## DOCUMENT EXTRACT
Volume 10, 1899, pg. 572


In the discussion of scientific objections to religion, it is too often customary for the attack to come wholly from the side of scientific men, and defence to be the only attitude of religious ones. Few religious people know the weakness of the scientific position when misused as a basis of this attack; they are deceived by the confidence of those who occupy it, and by the undoubted conspicuous triumphs of science in the world of action and of thought. For this reason I propose to make an attempt at translating very freely into untechnical language, and adapting and condensing as well as I can, a critical examination made by Dr. Ward, of Cambridge (in his Gifford Lectures), into the foundations of "Naturalism and Agnosticism,"--the schemes of thought in which religion of every sort is set at naught by some of our scientific men, and by which a great many unscientific people are either disturbed or carried away, either through knowing that men with great names accept them as satisfactory, or through reading the popular articles of the reviews and the popular books of pseudo-science which are for them the only means of getting at science at all.

## MATERIAL SHOWN
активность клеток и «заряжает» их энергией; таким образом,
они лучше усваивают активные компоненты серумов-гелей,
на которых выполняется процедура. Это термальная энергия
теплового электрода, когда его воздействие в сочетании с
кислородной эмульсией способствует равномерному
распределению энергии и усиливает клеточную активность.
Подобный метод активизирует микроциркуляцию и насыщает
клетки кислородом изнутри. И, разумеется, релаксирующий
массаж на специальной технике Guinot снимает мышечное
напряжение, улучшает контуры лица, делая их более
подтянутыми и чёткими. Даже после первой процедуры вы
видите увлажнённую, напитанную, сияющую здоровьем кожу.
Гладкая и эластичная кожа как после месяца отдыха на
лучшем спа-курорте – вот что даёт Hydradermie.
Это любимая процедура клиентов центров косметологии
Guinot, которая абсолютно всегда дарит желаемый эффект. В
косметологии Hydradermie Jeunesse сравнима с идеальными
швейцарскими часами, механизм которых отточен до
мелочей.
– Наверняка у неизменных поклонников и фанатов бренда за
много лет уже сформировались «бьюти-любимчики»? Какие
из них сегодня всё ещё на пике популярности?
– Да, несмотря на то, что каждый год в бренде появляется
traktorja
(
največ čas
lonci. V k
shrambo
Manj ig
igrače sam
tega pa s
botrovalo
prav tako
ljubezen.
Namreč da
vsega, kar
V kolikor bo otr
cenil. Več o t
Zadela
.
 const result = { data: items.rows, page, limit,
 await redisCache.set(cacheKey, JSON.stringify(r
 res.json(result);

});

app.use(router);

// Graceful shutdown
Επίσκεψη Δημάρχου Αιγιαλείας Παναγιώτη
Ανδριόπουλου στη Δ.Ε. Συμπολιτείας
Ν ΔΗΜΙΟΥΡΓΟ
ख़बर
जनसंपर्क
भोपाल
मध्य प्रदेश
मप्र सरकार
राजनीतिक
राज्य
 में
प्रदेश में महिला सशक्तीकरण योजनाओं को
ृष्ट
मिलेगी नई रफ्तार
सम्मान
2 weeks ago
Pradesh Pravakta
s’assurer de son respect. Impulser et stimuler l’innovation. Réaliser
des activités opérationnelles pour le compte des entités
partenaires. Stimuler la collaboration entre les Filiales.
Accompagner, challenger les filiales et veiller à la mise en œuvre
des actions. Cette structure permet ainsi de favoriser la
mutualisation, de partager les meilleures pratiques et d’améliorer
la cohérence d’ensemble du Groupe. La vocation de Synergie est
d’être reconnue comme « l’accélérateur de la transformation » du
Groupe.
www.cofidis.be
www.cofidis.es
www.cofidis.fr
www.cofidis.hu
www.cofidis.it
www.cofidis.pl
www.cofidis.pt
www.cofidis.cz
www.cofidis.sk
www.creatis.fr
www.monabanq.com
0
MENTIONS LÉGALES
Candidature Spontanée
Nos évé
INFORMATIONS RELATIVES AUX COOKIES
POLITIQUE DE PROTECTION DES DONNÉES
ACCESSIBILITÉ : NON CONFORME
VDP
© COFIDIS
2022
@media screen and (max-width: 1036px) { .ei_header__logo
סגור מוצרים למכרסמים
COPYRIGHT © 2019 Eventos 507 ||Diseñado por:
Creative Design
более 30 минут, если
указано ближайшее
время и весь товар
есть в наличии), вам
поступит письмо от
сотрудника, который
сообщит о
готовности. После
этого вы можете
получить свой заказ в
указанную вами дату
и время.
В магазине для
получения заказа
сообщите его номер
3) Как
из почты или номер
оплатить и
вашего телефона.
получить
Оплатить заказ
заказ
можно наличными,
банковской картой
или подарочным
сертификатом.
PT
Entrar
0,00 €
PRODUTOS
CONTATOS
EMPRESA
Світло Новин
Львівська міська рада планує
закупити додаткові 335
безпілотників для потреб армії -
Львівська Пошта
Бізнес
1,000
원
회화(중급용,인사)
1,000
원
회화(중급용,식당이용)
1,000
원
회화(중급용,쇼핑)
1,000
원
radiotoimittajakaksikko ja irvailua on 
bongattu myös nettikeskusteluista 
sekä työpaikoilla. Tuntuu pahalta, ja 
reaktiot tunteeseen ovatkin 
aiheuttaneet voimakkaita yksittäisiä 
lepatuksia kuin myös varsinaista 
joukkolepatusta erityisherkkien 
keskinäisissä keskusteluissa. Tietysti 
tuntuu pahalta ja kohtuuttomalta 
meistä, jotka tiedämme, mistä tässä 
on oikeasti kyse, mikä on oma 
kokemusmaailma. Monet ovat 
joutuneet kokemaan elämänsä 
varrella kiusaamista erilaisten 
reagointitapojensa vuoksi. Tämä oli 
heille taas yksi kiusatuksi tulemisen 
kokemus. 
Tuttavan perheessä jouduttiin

## EXERCISE AIM
Copy out the passage on scientific objections to religion in full, word for word.

## WRITTEN ANSWER
Volume 10, 1899, pg. 572


In the discussion of scientific objections to religion, it is too often customary for the attack to come wholly from the side of scientific men, and defence to be the only attitude of religious ones. Few religious people know the weakness of the scientific position when misused as a basis of this attack; they are deceived by the confidence of those who occupy it, and by the undoubted conspicuous triumphs of science in the world of action and of thought. For this reason I propose to make an attempt at translating very freely into untechnical language, and adapting and condensing as well as I can, a critical examination made by Dr. Ward, of Cambridge (in his Gifford Lectures), into the foundations of "Naturalism and Agnosticism,"--the schemes of thought in which religion of every sort is set at naught by some of our scientific men, and by which a great many unscientific people are either disturbed or carried away, either through knowing that men with great names accept them as satisfactory, or through reading the popular articles of the reviews and the popular books of pseudo-science which are for them the only means of getting at science at all.